● **What to do**:
Write out the opening lines of the data word for word, up to and including the line with "Table 6. Portfolio Systematic Risk regression", and leave every picture and every later line out.

● **Data in this exercise**:
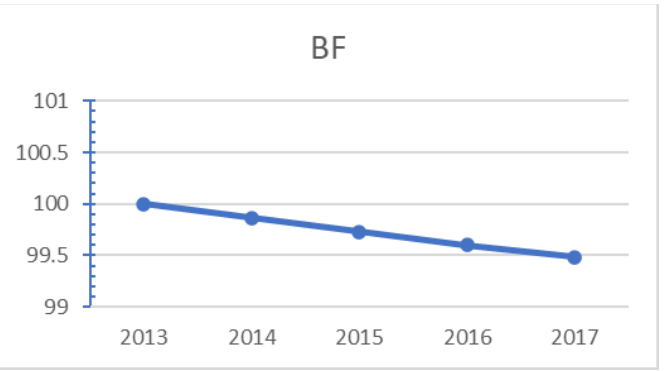
Figure 18. Biocapacity trend from 2013 to 2017. Percentage values refer to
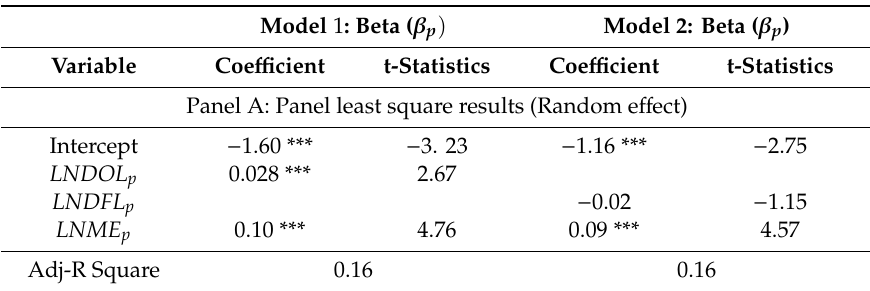
Table 6. Portfolio Systematic Risk regression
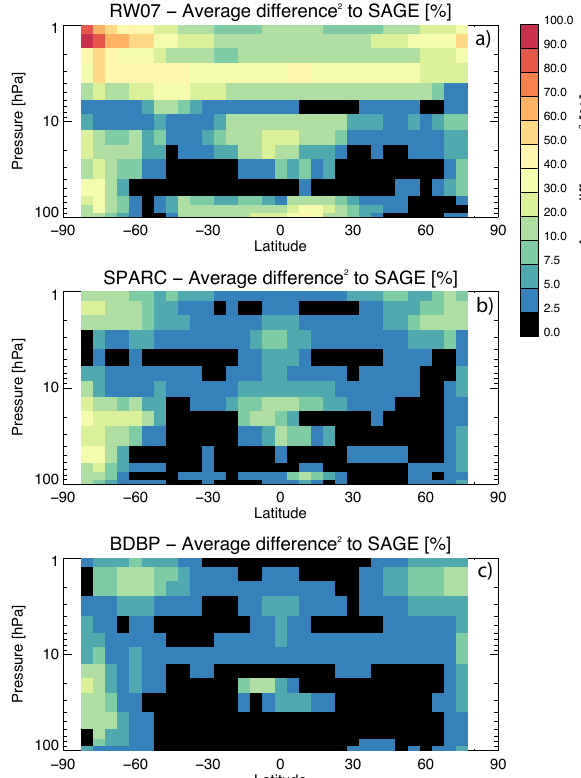
Fig. 10. Average squared difference between all available monthly mean SAGE II values for given latitude bands and pressure levels, and (a) the RW07 data set, (b) the SPARC data set, and (c) the BDBP data set, given in percent. Note that for RW07 at 100hPa some monthly means are not available between 20 ◦ S and 25 ◦ N due to missing tropospheric data. Colours changing from black to red indicate a change in average squared differences from 0% to 100%.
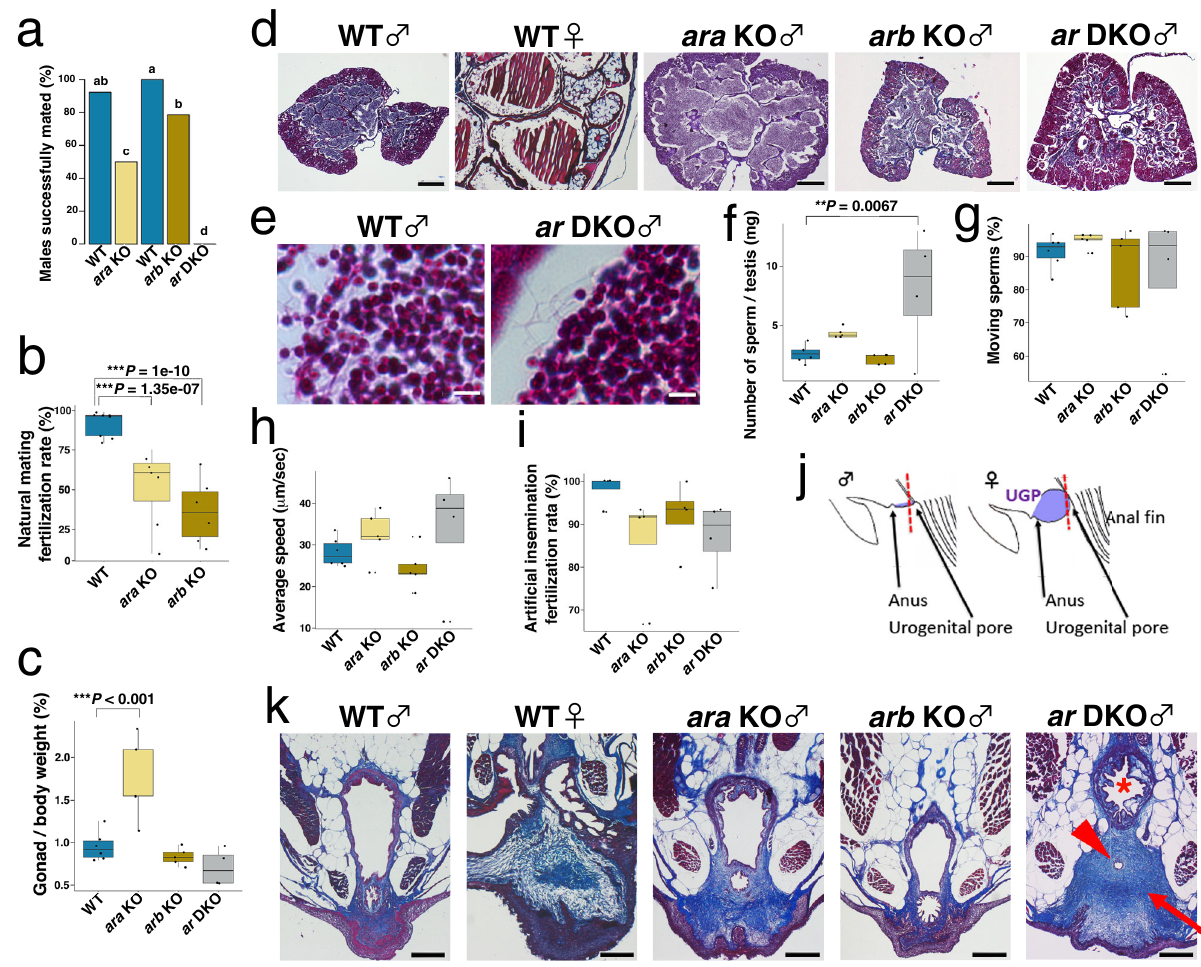
Fig. 1 | De fi ciency of either ara or arb reduces the frequency of spawning but maintains normal spermatogenesis. a Frequency of mating tests in which a WT female laid eggs within 30min after initiation of the mating. We used WT ( n =11, total60matings)and ara KOmales( n =14,total76matings)ofthesamelitter,and WT ( n =6, total 42 matings) and arb KO ( n =6, total 41 matings) of the same litter, and ar DKOmales( n =10,total43matings),asmatingpartnersfortheWTfemales. Details of mating tests utilised for this and following behavioural analyses were shown in Supplementary Table 2. Means are shown. Different letters above the boxesindicate signi fi cantlydifferentgroups( P <0.05,two-sidedFisher ’ sexacttest with Bonferroni correction: see Supplementary Table 3 for the statistical data.). b PercentageoffertilisationofovulatedoocytesfromWTfemalesinnaturalmating with WT, ara KO, and arb KO males ( n =9, 7, and 6, respectively). The P values of fertilisationratesfornaturalmating( b )andarti fi cialinsemination( i )arecalculated using two-sided Dunnett ’ s multiplecomparison in a binomialGLMM (*** P <0.001). c Gonad/bodyweightratiosofadultWT, ara KO, arb KO,and ar DKOmales( n =6,5, 5, and 4, respectively). The P values are calculated using two-sided Dunnett ’ s multiple comparison test. d Representative micrographs of Masson/trichrome- stained sections of adult gonads of WT males, WT females, ara KO males, arb KO males, and ar DKO males ( n ≥ 3 for each genotype). Scale bars represent 200 μ m. e Higher magni fi cation of Masson/trichrome-stained sections of WT testis and ar DKOtestis.Scalebarsrepresent5 μ m. f NumberofspermpertestisofadultWT, ara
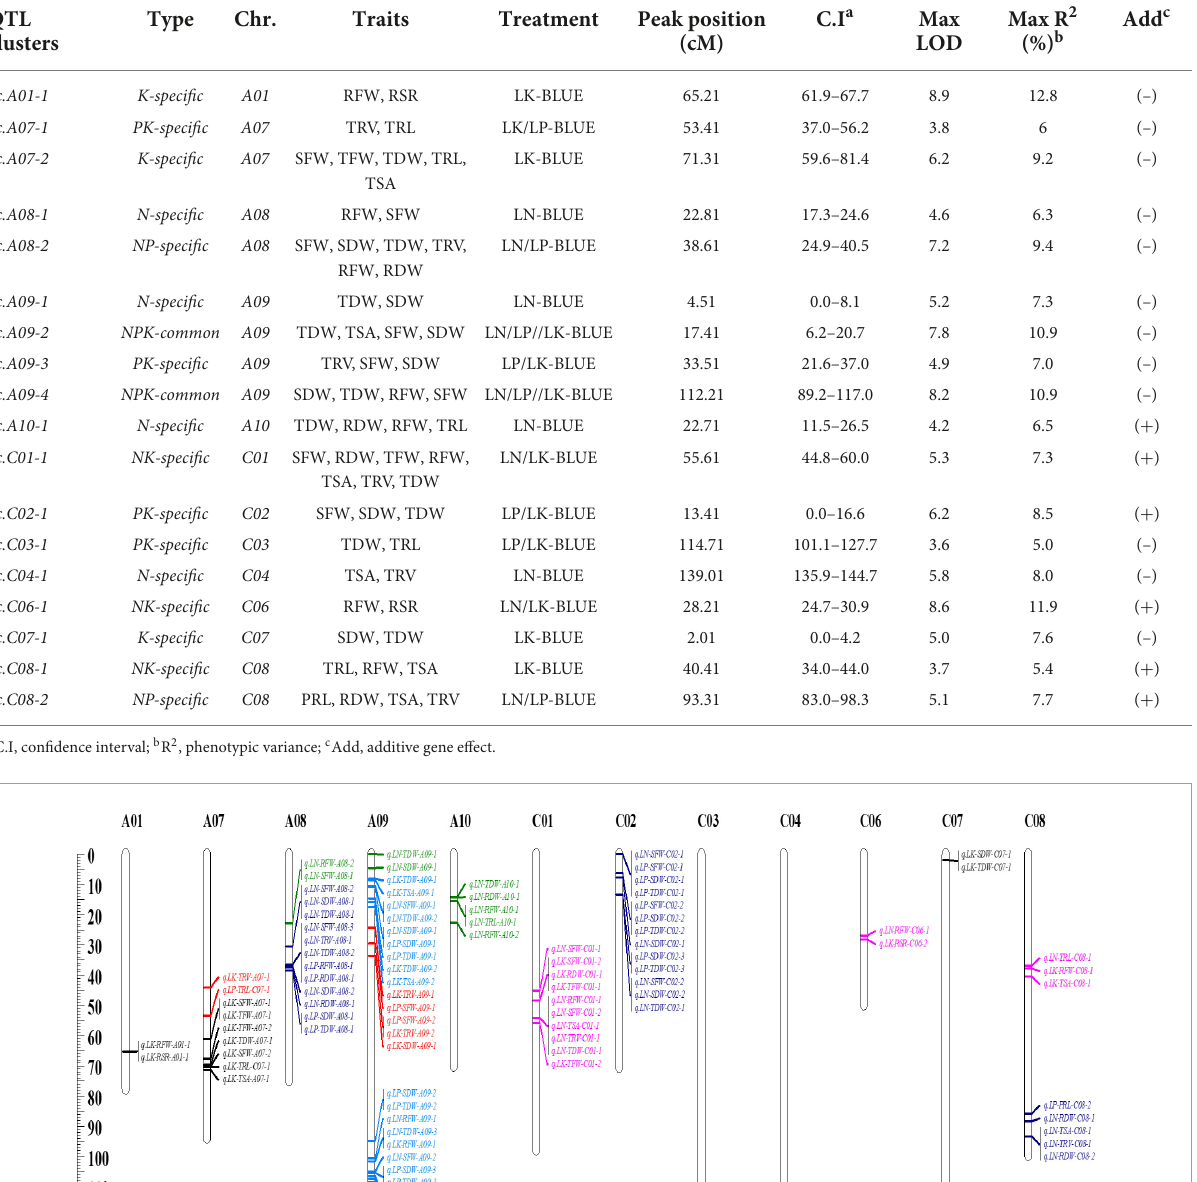
TABLE 2 Summary of quantitative trait loci (QTL) clusters detected under NPK-stress in the recombinant inbred line (RIL) population.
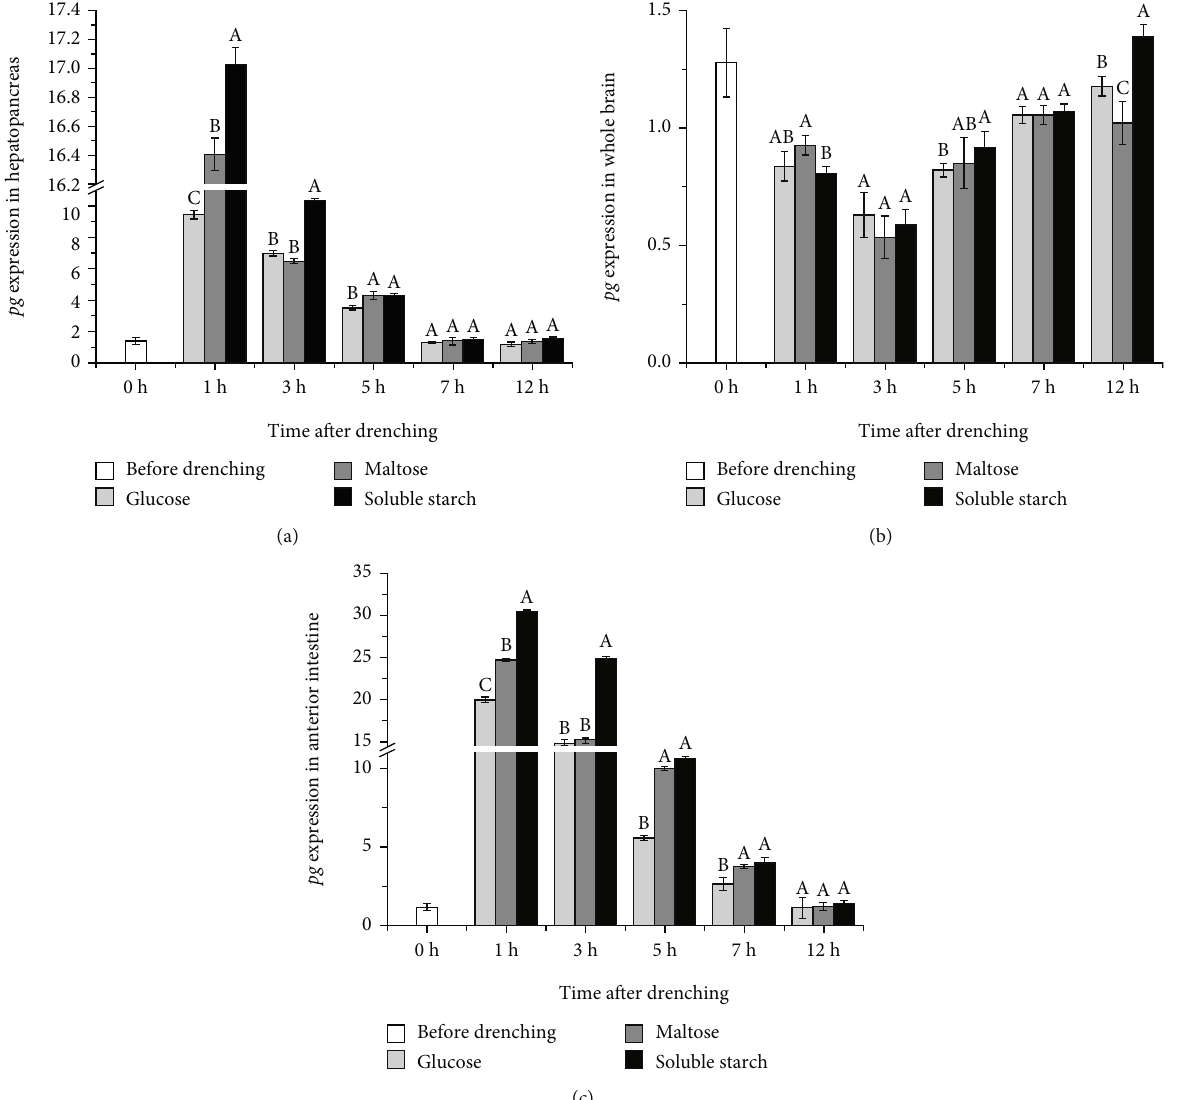
Figure 4: The e ff ects of oral administration of di ff erent carbohydrates on pg gene expression in the hepatopancreas, whole brain, and anterior intestine tissues. Di ff erent uppercase letters indicate the values with signi fi cant di ff erences ( P < 0 : 05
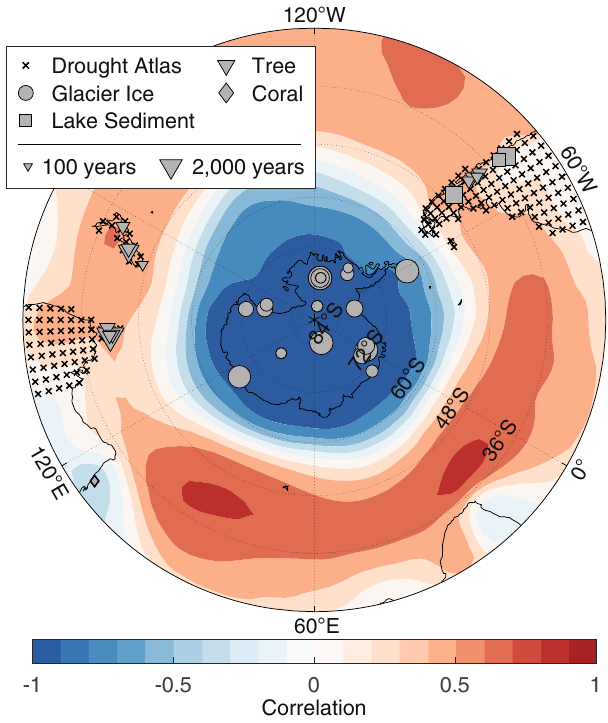
Fig. 1 | Proxy network map. Black Xs indicate the centroid of binned drought atlassites.GraymarkersindicatePAGES2ksites.ThesizeofthePAGES2kmarkers correspond to the length of each record. Filled color contours show the fi eld correlation between the Southern Annular Mode index and austral summer (December – February) mean sea level pressure from the 20th Century Reanalysis 117,118 over the period 1958-2000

● **Written reply**:
Figure 18. Biocapacity trend from 2013 to 2017. Percentage values refer to
Table 6. Portfolio Systematic Risk regression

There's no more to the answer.